下妙典に高規格堤防 市川市と共同 3カ年で2・7億円(関東地方整備局)

[2019/1/12 千葉版]
 国土交通省関東地方整備局は10日、第4回の「関東地方整備局事業評価監視委員会」(委員長・朝倉康夫東京工業大学環境・社会理工学院教授)を、さいたま新都心の合同庁舎内で開き、継続中の事業5件(河川2、道路2、港湾1)を審議した。本県関連では、市川市下妙典地区の「利根川・江戸川直轄河川改修事業(江戸川高規格堤防整備事業(下妙典地区))」が了承。同整備局は2019年度から市川市と共同し、高規格堤防の築造を3カ年で進める。

 この事業は、市川市による地域コミュニティゾーン整備事業に併せて延長約100m、幅約60m(堤防面積0・7ha)の高規格堤防を整備するもの。事業費には約2・7億円を見込んでおり、21年度までに完成させ、市に引き渡す。

 19年度には設計に着手するとともに地盤改良工や盛土工も着工。22年度には市が、隣接する県江戸川第一終末処理場建設事業に併せて、市南部地区に不足している保育園のほか、約3・3haを地域コミュニティゾーンとしてスポーツや防災の拠点となる公園を整備する計画だ。

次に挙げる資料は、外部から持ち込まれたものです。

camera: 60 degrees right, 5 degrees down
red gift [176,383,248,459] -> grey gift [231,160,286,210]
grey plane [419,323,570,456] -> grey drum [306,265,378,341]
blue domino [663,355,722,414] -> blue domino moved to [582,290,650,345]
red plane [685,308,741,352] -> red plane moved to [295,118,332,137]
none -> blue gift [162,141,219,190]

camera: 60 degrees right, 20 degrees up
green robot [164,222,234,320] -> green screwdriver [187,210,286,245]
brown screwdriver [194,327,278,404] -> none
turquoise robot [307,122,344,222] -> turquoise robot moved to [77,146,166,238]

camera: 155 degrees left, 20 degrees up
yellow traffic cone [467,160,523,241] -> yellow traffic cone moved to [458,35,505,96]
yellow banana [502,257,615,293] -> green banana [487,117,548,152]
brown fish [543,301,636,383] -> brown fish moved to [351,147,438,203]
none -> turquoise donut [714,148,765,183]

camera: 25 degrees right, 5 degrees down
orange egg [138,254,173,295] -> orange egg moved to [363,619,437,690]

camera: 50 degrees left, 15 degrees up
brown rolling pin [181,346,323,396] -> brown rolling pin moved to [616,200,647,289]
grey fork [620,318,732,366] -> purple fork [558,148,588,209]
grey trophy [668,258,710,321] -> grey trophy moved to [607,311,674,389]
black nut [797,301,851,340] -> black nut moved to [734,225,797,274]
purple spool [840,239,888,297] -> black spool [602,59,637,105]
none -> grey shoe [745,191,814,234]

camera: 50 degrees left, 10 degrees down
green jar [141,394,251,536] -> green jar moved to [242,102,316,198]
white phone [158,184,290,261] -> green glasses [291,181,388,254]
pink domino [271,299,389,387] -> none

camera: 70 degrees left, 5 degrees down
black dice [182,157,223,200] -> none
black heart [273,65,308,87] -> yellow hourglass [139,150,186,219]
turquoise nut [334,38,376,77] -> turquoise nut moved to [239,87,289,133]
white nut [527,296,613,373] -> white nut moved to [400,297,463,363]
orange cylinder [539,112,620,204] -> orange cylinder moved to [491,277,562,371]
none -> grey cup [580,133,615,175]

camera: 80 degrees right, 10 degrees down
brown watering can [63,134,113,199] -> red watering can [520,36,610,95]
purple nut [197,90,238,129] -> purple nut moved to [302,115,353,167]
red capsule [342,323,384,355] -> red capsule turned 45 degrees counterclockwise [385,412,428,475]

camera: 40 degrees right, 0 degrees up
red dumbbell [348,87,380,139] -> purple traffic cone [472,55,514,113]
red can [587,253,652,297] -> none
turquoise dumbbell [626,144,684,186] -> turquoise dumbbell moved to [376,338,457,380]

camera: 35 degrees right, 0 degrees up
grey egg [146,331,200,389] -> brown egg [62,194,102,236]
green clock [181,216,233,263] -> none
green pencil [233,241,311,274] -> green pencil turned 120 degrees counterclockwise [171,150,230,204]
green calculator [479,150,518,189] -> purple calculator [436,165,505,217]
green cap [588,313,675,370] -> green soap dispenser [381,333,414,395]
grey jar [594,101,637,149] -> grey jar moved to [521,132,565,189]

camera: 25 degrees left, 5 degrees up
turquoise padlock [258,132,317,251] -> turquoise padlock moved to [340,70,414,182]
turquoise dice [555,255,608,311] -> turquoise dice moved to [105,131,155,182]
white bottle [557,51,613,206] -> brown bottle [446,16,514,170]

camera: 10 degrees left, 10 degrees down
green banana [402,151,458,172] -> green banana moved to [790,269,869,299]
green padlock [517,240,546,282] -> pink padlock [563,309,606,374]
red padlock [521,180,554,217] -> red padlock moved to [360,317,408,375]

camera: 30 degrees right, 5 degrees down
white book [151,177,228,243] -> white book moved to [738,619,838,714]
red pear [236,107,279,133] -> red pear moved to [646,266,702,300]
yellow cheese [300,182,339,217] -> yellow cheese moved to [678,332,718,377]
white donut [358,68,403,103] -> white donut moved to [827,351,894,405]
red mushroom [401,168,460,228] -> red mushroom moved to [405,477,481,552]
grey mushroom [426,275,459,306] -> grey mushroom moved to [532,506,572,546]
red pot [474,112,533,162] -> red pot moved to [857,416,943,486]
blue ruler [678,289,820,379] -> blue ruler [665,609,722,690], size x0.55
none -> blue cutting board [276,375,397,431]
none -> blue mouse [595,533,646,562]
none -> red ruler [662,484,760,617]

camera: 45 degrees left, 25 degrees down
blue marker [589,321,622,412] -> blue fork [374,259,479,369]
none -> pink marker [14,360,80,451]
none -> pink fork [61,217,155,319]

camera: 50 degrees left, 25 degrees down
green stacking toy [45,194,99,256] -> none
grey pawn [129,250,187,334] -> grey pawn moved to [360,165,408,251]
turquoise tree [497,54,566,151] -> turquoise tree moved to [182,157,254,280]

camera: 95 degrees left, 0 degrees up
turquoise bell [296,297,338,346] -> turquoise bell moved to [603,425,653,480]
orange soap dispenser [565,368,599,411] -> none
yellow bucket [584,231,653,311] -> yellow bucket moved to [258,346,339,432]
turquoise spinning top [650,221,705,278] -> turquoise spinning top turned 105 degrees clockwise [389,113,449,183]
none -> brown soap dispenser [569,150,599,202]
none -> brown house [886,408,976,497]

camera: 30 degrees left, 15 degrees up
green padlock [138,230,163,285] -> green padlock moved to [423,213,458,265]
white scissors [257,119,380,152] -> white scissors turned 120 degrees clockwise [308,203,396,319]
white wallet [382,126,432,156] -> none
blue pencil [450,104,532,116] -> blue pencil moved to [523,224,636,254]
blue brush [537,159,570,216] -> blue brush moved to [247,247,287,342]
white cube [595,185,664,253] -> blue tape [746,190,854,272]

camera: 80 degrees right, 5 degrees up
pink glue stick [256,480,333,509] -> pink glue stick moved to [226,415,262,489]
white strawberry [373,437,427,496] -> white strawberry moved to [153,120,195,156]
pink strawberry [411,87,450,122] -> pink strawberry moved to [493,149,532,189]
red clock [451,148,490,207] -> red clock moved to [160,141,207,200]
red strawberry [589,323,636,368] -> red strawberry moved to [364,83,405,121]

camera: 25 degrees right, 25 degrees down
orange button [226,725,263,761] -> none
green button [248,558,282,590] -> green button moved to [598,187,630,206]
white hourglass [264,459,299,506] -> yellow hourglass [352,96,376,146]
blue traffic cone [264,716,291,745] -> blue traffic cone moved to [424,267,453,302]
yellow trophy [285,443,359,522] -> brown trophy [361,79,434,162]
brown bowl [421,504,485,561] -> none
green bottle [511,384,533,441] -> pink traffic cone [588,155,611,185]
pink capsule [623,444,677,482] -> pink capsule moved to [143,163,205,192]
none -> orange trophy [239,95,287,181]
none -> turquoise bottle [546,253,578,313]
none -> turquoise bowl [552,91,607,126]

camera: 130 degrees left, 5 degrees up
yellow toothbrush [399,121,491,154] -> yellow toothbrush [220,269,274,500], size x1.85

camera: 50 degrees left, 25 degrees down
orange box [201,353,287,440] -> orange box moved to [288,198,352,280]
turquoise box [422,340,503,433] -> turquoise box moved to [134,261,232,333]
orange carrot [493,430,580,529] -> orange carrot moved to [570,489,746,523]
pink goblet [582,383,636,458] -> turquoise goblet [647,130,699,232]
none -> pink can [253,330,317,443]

 同整備局は費用便益比(B/C)の算定に当たり、総便益を2・9億円、建設費など総費用を2・5億円とそれぞれ試算。B/Cは1・2となり、事業の継続妥当性を提案。このほか貨幣での換算が困難な効果として、江戸川の超過洪水により約120haで孤立者が発生するなどと試算し、堤防整備によりこれらの被害が解消される点からも事業継続は必要だとした。

 このほか事業の進ちょく状況についても、土地所有者である市川市や関係機関との調整が順調に進んでおり特に支障もなく、現在も測量や地質調査、設計を進めているとした。

 加えてコストの縮減に向けては、他の事業の建設発生土を受け入れるなど、盛土での建設発生土の運搬について経済的な運用を行うなど、今後もさらなる縮減の視点に立ち、事業を進めていくとした。

 市川市も公園整備に併せて高規格堤防を整備することで、一層の防災力強化が望めるとともに、周辺住民の緊急避難場所となるなど整備を強く要望。県もまた、江戸川下流部が人口・資産の密集地で、堤防決壊による壊滅的な被害を回避し、治水安全度の向上につながると継続に同意している。